• YOUR TASK: Filter the listing and keep only the lines with the word "bold".

-=-=-

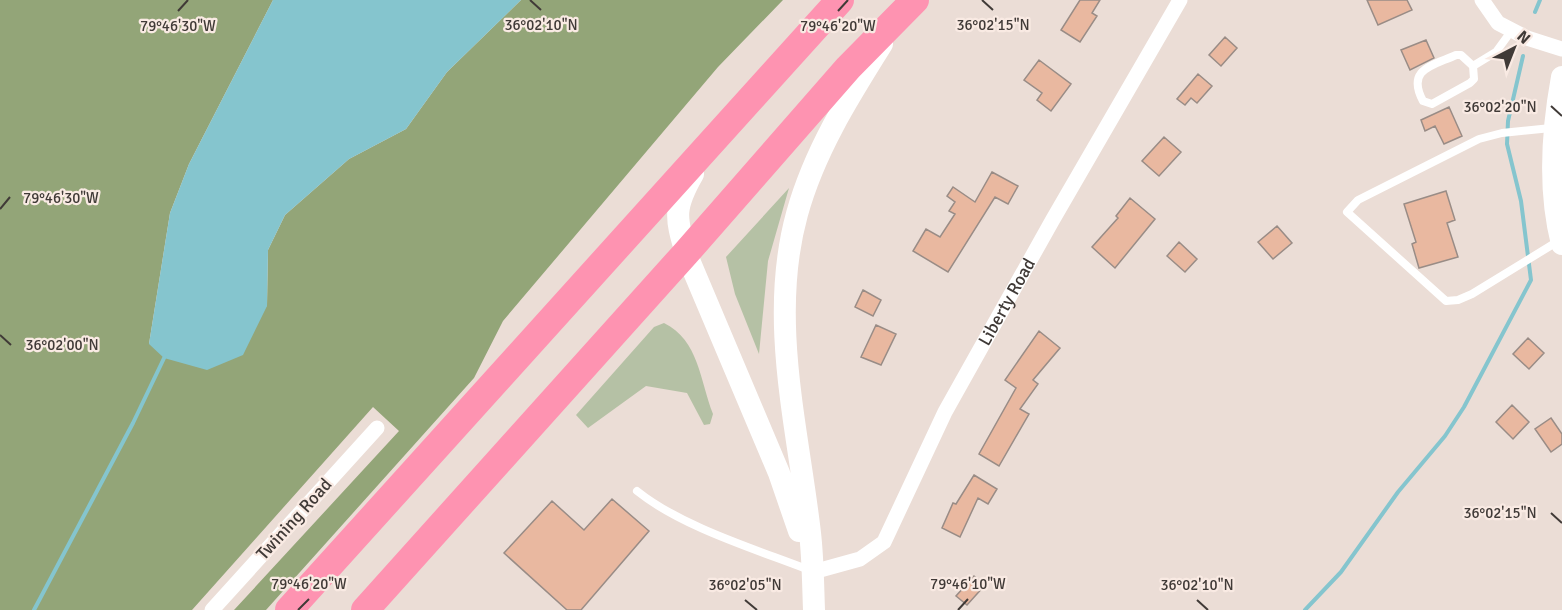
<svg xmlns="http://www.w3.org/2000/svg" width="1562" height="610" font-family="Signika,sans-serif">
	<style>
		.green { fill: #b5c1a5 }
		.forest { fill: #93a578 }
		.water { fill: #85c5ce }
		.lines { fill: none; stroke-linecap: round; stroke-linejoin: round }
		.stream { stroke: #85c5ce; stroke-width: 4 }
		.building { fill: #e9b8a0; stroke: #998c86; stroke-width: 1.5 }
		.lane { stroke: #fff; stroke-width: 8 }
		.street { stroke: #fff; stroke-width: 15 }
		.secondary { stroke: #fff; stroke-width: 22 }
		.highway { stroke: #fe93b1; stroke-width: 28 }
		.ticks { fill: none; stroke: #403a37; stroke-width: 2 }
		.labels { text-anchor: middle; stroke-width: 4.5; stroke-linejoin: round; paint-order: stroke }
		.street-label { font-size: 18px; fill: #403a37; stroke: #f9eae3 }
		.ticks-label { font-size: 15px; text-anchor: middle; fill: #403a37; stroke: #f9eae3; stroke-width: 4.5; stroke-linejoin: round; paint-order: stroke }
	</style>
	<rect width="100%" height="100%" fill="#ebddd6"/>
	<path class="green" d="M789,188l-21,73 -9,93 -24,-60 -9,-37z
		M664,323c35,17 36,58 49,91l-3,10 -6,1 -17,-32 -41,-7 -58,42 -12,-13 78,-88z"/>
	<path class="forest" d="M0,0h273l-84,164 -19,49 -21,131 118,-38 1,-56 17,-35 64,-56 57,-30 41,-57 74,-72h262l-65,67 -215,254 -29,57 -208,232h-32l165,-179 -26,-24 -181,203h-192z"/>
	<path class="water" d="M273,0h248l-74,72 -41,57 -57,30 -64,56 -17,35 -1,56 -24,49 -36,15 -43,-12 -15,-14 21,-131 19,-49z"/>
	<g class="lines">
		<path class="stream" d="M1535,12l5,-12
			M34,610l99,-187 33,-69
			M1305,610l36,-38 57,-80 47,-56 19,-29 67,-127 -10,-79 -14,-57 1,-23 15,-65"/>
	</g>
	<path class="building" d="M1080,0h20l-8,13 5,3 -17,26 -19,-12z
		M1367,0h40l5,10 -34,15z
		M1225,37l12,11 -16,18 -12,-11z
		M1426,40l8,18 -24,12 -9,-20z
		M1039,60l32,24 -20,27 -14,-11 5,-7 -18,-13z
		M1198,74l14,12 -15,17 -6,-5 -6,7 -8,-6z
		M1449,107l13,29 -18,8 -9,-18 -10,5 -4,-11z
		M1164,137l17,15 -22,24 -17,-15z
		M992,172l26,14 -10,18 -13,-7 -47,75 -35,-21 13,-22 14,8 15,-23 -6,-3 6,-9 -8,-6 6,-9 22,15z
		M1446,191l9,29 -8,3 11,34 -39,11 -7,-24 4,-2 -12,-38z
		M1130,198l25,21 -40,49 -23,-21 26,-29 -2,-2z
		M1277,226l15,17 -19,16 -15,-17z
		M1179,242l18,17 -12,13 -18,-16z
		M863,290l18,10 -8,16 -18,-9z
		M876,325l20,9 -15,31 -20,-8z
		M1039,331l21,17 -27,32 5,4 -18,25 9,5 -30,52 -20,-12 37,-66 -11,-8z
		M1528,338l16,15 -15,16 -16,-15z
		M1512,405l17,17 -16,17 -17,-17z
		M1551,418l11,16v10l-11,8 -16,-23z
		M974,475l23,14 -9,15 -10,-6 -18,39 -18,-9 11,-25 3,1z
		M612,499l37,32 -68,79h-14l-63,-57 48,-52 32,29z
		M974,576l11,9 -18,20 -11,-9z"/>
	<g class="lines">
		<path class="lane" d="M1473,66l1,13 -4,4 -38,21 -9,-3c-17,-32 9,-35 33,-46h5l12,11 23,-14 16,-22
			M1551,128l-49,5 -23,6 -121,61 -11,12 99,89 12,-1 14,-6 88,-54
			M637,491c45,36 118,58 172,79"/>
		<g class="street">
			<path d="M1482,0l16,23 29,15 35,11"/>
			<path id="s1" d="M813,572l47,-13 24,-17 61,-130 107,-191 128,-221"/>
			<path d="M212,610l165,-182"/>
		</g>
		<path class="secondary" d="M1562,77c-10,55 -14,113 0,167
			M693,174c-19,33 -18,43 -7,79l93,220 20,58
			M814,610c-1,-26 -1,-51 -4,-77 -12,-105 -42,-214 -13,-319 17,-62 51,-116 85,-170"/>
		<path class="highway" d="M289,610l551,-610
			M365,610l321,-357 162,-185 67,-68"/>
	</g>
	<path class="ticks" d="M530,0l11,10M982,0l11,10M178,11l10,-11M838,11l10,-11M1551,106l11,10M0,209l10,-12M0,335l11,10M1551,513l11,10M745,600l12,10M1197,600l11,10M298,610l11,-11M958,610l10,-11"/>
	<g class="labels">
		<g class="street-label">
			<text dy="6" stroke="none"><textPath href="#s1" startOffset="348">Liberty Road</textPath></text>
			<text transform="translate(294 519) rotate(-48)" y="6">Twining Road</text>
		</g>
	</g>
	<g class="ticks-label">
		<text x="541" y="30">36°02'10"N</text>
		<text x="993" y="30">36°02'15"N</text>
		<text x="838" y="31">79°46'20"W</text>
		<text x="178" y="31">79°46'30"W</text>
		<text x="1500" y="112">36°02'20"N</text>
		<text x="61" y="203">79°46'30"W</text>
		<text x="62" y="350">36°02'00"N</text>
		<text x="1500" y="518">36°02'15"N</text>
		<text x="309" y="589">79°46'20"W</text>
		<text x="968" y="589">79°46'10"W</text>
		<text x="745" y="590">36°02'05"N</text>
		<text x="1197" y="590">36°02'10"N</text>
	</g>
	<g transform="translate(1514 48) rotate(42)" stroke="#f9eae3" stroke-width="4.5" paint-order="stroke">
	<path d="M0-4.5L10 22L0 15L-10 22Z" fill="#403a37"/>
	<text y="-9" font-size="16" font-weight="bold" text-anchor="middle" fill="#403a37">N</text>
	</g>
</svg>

-=-=-

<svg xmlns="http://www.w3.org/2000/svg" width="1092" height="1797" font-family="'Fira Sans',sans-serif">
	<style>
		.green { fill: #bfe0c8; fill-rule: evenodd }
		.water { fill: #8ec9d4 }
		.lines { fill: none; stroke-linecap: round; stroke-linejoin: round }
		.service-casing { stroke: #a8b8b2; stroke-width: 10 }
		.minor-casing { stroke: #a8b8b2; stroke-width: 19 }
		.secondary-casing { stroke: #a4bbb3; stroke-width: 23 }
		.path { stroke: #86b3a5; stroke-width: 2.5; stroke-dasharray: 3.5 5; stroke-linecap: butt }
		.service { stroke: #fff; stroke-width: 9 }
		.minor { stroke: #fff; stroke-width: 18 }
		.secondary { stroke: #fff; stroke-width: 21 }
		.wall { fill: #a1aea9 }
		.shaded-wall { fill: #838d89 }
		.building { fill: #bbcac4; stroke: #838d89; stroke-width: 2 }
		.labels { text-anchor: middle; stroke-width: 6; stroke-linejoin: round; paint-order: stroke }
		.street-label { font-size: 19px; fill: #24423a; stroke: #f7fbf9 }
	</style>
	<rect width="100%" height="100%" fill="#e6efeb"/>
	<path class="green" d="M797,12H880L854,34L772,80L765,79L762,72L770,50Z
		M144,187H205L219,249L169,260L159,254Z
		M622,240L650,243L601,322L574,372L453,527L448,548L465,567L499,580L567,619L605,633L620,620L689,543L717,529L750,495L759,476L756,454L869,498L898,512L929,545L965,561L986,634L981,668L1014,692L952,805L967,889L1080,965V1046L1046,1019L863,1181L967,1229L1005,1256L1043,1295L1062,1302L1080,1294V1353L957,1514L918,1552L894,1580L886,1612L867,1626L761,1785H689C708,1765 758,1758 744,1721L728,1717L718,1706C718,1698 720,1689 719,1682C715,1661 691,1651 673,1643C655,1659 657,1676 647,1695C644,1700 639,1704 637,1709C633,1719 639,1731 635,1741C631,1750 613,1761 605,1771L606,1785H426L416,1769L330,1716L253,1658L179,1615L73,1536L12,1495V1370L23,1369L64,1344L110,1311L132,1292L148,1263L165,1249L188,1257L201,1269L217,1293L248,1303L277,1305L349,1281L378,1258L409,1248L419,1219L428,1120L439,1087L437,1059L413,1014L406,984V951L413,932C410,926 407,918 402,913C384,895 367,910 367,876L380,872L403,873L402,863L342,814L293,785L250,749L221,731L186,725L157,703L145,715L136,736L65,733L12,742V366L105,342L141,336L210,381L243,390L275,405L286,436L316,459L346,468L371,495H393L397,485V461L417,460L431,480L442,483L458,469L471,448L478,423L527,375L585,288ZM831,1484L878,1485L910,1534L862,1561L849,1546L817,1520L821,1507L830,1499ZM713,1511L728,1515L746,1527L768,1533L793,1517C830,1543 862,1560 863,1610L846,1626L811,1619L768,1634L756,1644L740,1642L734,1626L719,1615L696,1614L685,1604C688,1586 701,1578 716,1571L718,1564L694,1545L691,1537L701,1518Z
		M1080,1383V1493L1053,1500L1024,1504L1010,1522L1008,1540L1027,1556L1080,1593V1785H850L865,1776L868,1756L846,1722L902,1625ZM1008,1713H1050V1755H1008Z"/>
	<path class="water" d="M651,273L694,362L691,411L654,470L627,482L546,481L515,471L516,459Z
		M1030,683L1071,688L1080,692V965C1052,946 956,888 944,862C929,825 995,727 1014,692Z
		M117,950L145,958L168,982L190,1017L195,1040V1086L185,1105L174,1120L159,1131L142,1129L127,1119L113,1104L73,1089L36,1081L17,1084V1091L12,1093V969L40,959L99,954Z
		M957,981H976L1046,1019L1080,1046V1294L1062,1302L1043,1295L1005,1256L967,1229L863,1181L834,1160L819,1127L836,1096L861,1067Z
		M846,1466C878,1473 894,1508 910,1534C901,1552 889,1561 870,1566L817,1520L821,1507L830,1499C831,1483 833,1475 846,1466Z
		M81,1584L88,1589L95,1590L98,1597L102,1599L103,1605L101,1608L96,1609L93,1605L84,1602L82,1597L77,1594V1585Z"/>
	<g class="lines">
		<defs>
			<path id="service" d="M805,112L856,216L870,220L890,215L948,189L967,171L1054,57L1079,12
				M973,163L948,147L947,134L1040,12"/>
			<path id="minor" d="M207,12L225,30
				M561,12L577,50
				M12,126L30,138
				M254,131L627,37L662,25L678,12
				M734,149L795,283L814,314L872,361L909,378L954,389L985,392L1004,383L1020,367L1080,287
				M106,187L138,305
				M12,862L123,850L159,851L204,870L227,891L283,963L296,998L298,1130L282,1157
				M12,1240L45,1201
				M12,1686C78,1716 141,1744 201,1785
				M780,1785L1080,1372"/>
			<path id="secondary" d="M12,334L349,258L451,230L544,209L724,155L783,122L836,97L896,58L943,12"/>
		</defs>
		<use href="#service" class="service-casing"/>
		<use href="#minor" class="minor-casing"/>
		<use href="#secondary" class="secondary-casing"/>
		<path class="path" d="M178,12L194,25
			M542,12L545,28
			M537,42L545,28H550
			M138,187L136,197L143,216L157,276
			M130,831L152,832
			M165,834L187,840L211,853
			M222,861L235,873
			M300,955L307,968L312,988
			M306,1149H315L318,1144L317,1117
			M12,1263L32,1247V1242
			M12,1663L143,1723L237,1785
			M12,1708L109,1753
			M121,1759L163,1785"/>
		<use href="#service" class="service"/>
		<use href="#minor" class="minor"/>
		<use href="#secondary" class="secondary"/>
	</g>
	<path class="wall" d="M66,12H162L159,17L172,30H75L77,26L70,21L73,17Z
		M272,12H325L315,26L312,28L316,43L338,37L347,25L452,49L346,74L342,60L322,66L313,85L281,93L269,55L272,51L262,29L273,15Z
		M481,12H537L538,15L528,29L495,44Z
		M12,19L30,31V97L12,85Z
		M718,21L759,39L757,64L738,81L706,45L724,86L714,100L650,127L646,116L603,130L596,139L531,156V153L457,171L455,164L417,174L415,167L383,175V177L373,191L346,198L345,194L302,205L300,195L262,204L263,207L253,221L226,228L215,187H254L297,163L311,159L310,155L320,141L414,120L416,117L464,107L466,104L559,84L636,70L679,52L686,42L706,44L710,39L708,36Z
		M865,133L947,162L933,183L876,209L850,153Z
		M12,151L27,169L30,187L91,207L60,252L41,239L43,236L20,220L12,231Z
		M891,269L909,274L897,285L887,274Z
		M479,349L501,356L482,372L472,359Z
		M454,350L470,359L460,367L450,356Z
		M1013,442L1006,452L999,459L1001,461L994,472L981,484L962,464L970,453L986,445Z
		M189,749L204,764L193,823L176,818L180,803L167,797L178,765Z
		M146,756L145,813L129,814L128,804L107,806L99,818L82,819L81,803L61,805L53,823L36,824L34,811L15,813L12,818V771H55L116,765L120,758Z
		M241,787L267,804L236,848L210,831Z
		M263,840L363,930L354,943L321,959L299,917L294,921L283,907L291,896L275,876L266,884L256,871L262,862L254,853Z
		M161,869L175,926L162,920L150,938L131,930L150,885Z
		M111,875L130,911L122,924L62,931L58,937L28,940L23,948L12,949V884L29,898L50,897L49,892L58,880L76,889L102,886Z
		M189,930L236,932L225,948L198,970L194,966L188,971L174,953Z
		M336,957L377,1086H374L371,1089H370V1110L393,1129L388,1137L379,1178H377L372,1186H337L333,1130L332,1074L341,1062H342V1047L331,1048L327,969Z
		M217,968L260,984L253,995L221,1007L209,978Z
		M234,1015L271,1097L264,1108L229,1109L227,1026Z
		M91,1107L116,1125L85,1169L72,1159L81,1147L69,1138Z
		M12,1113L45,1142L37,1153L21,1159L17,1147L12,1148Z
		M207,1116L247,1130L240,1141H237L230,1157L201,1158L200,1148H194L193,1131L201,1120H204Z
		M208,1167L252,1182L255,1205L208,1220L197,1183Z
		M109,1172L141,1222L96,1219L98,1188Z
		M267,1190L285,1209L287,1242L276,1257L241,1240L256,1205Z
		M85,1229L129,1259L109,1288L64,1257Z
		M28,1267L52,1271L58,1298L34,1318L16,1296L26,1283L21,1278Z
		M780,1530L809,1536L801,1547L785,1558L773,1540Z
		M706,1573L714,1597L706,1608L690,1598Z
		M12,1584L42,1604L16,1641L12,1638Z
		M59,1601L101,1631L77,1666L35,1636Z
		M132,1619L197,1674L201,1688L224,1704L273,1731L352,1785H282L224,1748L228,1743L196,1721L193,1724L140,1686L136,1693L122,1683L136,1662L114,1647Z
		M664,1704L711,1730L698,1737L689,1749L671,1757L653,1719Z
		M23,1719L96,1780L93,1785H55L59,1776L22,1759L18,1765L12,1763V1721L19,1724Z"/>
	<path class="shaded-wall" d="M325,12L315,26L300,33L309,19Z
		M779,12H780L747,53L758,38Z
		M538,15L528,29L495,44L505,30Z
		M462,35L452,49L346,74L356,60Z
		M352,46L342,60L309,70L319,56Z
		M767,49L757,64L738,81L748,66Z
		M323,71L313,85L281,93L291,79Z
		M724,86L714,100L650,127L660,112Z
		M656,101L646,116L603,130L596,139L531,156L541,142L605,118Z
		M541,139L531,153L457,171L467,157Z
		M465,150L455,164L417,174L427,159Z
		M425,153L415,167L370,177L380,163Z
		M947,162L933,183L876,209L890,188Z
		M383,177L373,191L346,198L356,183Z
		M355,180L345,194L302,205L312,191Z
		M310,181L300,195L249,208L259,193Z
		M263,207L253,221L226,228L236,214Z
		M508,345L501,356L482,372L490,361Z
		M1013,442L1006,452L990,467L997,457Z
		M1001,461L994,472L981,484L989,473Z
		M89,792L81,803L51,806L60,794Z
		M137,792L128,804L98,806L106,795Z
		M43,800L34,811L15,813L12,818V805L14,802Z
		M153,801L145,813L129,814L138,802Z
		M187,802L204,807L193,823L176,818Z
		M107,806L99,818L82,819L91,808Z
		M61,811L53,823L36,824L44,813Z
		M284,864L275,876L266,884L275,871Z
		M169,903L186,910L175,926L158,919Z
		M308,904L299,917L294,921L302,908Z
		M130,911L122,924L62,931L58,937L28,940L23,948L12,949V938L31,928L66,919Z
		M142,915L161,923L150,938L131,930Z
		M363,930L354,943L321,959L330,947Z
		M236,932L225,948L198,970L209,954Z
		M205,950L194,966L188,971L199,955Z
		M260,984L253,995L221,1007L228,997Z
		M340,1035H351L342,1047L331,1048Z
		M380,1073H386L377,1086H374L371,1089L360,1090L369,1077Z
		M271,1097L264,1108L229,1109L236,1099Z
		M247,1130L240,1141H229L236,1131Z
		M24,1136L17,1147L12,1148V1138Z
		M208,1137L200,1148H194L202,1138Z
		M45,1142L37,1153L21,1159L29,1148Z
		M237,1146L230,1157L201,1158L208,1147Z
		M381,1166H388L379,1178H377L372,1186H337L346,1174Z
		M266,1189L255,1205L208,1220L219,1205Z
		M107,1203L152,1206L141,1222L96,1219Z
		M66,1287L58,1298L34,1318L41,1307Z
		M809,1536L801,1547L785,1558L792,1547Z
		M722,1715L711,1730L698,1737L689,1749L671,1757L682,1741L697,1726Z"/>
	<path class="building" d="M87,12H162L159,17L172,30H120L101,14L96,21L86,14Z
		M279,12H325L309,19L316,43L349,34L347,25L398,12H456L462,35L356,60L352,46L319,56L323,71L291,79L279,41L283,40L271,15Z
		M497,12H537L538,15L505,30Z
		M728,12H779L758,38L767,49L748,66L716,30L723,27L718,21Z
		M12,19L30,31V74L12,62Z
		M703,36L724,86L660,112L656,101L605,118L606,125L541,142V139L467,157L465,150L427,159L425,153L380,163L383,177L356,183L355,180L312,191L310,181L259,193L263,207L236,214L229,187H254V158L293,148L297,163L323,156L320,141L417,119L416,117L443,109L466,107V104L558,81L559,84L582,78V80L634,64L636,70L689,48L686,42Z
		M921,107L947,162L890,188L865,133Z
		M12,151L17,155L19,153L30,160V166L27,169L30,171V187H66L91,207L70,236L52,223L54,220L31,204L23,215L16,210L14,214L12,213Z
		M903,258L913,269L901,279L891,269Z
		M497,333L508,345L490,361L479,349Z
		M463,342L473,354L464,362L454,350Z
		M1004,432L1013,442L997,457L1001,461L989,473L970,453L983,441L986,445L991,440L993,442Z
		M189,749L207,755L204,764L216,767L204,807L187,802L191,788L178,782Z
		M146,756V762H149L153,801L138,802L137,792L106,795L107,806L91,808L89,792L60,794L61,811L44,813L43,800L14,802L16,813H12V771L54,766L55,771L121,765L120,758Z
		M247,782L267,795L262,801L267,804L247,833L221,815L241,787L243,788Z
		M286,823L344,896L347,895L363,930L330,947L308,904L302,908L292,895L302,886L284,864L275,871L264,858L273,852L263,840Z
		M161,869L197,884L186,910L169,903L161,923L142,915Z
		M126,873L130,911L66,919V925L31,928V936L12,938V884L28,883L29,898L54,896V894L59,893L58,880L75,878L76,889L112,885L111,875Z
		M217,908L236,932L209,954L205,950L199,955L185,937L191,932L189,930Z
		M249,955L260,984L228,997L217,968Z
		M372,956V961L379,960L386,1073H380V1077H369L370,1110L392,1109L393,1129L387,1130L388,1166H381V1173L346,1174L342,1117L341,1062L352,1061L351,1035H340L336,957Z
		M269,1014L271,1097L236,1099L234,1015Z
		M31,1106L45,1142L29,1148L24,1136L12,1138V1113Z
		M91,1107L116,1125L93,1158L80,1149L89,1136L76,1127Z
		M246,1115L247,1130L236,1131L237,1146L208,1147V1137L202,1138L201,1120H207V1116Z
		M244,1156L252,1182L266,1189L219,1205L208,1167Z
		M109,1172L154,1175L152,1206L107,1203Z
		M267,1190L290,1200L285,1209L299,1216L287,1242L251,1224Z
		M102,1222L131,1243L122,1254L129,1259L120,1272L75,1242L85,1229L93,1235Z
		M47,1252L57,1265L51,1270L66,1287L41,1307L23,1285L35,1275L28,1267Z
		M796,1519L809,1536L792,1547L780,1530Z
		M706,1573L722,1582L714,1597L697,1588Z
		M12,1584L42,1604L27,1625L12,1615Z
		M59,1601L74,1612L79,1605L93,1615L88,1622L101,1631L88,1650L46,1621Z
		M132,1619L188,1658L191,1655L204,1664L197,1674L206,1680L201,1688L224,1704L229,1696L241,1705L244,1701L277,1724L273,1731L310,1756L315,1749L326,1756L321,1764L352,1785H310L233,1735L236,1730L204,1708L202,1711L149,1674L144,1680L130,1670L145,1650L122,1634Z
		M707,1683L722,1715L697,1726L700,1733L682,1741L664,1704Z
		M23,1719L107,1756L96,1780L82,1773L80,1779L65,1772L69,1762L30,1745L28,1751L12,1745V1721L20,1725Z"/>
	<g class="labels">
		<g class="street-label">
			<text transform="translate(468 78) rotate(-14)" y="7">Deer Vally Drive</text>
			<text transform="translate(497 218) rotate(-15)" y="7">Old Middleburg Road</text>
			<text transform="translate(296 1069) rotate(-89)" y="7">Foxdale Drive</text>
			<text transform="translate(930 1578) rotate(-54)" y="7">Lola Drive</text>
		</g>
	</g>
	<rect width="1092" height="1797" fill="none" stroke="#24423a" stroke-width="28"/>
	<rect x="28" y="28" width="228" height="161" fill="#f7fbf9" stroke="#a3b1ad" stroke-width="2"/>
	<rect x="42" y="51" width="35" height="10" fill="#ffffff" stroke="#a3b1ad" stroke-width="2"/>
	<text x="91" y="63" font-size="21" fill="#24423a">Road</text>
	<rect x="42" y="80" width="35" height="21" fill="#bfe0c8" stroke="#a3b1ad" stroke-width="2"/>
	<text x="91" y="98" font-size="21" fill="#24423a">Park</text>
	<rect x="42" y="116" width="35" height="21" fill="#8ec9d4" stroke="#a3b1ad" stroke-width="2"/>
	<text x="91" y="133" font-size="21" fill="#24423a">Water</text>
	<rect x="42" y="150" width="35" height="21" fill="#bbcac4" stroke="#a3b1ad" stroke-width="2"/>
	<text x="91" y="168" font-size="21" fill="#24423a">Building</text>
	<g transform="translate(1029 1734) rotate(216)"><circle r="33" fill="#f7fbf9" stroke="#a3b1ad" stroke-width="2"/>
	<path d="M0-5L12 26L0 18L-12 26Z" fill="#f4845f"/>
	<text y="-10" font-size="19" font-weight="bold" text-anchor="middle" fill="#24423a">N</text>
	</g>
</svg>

-=-=-

• REPLY:
	<text y="-9" font-size="16" font-weight="bold" text-anchor="middle" fill="#403a37">N</text>
	<text y="-10" font-size="19" font-weight="bold" text-anchor="middle" fill="#24423a">N</text>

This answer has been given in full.